---- Input for this task

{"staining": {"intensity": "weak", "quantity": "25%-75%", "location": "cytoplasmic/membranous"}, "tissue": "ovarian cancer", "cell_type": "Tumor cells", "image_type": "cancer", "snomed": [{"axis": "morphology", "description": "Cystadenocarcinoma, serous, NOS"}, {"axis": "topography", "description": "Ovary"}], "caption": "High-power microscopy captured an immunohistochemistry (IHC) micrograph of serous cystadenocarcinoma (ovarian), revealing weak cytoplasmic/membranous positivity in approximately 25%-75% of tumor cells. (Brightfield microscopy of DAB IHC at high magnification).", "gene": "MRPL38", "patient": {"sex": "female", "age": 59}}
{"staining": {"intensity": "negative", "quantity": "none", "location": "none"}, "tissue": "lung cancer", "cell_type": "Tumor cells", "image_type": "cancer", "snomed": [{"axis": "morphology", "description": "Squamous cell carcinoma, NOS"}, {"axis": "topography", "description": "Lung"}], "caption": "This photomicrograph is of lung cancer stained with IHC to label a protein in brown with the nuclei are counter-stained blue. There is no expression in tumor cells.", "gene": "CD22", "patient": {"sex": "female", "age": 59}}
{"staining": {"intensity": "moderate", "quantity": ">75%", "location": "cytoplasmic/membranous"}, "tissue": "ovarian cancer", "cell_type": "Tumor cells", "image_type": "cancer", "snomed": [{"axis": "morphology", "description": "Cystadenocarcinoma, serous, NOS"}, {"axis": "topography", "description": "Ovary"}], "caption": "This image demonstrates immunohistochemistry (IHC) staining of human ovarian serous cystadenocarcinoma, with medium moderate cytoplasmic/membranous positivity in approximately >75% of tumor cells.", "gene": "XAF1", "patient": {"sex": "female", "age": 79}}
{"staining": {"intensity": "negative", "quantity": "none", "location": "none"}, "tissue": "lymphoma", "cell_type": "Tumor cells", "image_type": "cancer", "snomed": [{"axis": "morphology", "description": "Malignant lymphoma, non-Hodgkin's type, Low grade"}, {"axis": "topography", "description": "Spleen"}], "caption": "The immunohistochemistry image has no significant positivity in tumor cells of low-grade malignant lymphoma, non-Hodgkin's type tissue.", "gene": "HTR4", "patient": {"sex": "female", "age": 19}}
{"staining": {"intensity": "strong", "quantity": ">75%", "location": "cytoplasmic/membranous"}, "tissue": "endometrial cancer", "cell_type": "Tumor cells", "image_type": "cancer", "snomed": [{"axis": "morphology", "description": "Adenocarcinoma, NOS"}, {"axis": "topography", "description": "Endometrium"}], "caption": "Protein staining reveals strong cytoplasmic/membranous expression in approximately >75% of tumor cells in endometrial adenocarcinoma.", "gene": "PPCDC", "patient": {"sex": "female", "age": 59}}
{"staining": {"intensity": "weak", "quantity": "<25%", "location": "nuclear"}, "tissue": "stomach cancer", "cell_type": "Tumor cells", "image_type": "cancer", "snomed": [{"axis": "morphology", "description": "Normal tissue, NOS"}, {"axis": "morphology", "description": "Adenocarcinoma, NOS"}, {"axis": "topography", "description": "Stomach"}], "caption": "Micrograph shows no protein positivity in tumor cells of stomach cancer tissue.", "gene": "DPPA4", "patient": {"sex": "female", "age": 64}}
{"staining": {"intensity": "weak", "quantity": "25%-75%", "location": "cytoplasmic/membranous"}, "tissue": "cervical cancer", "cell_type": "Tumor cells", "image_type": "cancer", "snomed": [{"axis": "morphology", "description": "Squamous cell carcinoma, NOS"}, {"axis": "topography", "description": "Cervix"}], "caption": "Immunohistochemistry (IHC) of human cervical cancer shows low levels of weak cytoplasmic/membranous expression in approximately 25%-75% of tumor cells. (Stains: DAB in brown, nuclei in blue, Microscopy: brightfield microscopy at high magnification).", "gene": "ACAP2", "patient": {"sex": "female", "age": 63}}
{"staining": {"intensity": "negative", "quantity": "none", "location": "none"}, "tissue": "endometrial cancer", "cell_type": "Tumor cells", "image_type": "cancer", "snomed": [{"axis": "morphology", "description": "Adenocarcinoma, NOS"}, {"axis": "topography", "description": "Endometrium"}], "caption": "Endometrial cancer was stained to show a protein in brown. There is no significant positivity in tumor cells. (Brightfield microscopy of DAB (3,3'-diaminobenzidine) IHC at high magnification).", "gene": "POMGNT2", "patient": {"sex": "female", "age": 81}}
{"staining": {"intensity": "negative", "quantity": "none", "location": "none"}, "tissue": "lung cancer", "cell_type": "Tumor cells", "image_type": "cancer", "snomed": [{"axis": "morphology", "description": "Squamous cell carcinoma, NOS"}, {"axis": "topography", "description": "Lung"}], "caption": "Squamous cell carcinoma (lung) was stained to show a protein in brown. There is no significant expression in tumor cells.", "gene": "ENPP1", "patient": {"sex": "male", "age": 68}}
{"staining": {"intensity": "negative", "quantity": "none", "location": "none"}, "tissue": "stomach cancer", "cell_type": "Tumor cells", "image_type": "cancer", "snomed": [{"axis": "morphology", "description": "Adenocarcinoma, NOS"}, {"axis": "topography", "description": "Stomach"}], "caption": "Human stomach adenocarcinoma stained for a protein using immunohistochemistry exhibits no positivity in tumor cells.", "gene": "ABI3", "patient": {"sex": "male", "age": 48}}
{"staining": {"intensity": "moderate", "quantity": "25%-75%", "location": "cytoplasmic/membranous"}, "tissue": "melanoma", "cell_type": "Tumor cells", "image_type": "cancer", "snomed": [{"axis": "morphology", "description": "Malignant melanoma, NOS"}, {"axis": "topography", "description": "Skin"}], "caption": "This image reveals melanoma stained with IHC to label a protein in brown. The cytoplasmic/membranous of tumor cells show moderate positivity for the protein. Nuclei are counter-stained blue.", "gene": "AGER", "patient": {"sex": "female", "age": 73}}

--------

#### Task objective
Every record shown above must be echoed exactly.

#### Result
{"staining": {"intensity": "weak", "quantity": "25%-75%", "location": "cytoplasmic/membranous"}, "tissue": "ovarian cancer", "cell_type": "Tumor cells", "image_type": "cancer", "snomed": [{"axis": "morphology", "description": "Cystadenocarcinoma, serous, NOS"}, {"axis": "topography", "description": "Ovary"}], "caption": "High-power microscopy captured an immunohistochemistry (IHC) micrograph of serous cystadenocarcinoma (ovarian), revealing weak cytoplasmic/membranous positivity in approximately 25%-75% of tumor cells. (Brightfield microscopy of DAB IHC at high magnification).", "gene": "MRPL38", "patient": {"sex": "female", "age": 59}}
{"staining": {"intensity": "negative", "quantity": "none", "location": "none"}, "tissue": "lung cancer", "cell_type": "Tumor cells", "image_type": "cancer", "snomed": [{"axis": "morphology", "description": "Squamous cell carcinoma, NOS"}, {"axis": "topography", "description": "Lung"}], "caption": "This photomicrograph is of lung cancer stained with IHC to label a protein in brown with the nuclei are counter-stained blue. There is no expression in tumor cells.", "gene": "CD22", "patient": {"sex": "female", "age": 59}}
{"staining": {"intensity": "moderate", "quantity": ">75%", "location": "cytoplasmic/membranous"}, "tissue": "ovarian cancer", "cell_type": "Tumor cells", "image_type": "cancer", "snomed": [{"axis": "morphology", "description": "Cystadenocarcinoma, serous, NOS"}, {"axis": "topography", "description": "Ovary"}], "caption": "This image demonstrates immunohistochemistry (IHC) staining of human ovarian serous cystadenocarcinoma, with medium moderate cytoplasmic/membranous positivity in approximately >75% of tumor cells.", "gene": "XAF1", "patient": {"sex": "female", "age": 79}}
{"staining": {"intensity": "negative", "quantity": "none", "location": "none"}, "tissue": "lymphoma", "cell_type": "Tumor cells", "image_type": "cancer", "snomed": [{"axis": "morphology", "description": "Malignant lymphoma, non-Hodgkin's type, Low grade"}, {"axis": "topography", "description": "Spleen"}], "caption": "The immunohistochemistry image has no significant positivity in tumor cells of low-grade malignant lymphoma, non-Hodgkin's type tissue.", "gene": "HTR4", "patient": {"sex": "female", "age": 19}}
{"staining": {"intensity": "strong", "quantity": ">75%", "location": "cytoplasmic/membranous"}, "tissue": "endometrial cancer", "cell_type": "Tumor cells", "image_type": "cancer", "snomed": [{"axis": "morphology", "description": "Adenocarcinoma, NOS"}, {"axis": "topography", "description": "Endometrium"}], "caption": "Protein staining reveals strong cytoplasmic/membranous expression in approximately >75% of tumor cells in endometrial adenocarcinoma.", "gene": "PPCDC", "patient": {"sex": "female", "age": 59}}
{"staining": {"intensity": "weak", "quantity": "<25%", "location": "nuclear"}, "tissue": "stomach cancer", "cell_type": "Tumor cells", "image_type": "cancer", "snomed": [{"axis": "morphology", "description": "Normal tissue, NOS"}, {"axis": "morphology", "description": "Adenocarcinoma, NOS"}, {"axis": "topography", "description": "Stomach"}], "caption": "Micrograph shows no protein positivity in tumor cells of stomach cancer tissue.", "gene": "DPPA4", "patient": {"sex": "female", "age": 64}}
{"staining": {"intensity": "weak", "quantity": "25%-75%", "location": "cytoplasmic/membranous"}, "tissue": "cervical cancer", "cell_type": "Tumor cells", "image_type": "cancer", "snomed": [{"axis": "morphology", "description": "Squamous cell carcinoma, NOS"}, {"axis": "topography", "description": "Cervix"}], "caption": "Immunohistochemistry (IHC) of human cervical cancer shows low levels of weak cytoplasmic/membranous expression in approximately 25%-75% of tumor cells. (Stains: DAB in brown, nuclei in blue, Microscopy: brightfield microscopy at high magnification).", "gene": "ACAP2", "patient": {"sex": "female", "age": 63}}
{"staining": {"intensity": "negative", "quantity": "none", "location": "none"}, "tissue": "endometrial cancer", "cell_type": "Tumor cells", "image_type": "cancer", "snomed": [{"axis": "morphology", "description": "Adenocarcinoma, NOS"}, {"axis": "topography", "description": "Endometrium"}], "caption": "Endometrial cancer was stained to show a protein in brown. There is no significant positivity in tumor cells. (Brightfield microscopy of DAB (3,3'-diaminobenzidine) IHC at high magnification).", "gene": "POMGNT2", "patient": {"sex": "female", "age": 81}}
{"staining": {"intensity": "negative", "quantity": "none", "location": "none"}, "tissue": "lung cancer", "cell_type": "Tumor cells", "image_type": "cancer", "snomed": [{"axis": "morphology", "description": "Squamous cell carcinoma, NOS"}, {"axis": "topography", "description": "Lung"}], "caption": "Squamous cell carcinoma (lung) was stained to show a protein in brown. There is no significant expression in tumor cells.", "gene": "ENPP1", "patient": {"sex": "male", "age": 68}}
{"staining": {"intensity": "negative", "quantity": "none", "location": "none"}, "tissue": "stomach cancer", "cell_type": "Tumor cells", "image_type": "cancer", "snomed": [{"axis": "morphology", "description": "Adenocarcinoma, NOS"}, {"axis": "topography", "description": "Stomach"}], "caption": "Human stomach adenocarcinoma stained for a protein using immunohistochemistry exhibits no positivity in tumor cells.", "gene": "ABI3", "patient": {"sex": "male", "age": 48}}
{"staining": {"intensity": "moderate", "quantity": "25%-75%", "location": "cytoplasmic/membranous"}, "tissue": "melanoma", "cell_type": "Tumor cells", "image_type": "cancer", "snomed": [{"axis": "morphology", "description": "Malignant melanoma, NOS"}, {"axis": "topography", "description": "Skin"}], "caption": "This image reveals melanoma stained with IHC to label a protein in brown. The cytoplasmic/membranous of tumor cells show moderate positivity for the protein. Nuclei are counter-stained blue.", "gene": "AGER", "patient": {"sex": "female", "age": 73}}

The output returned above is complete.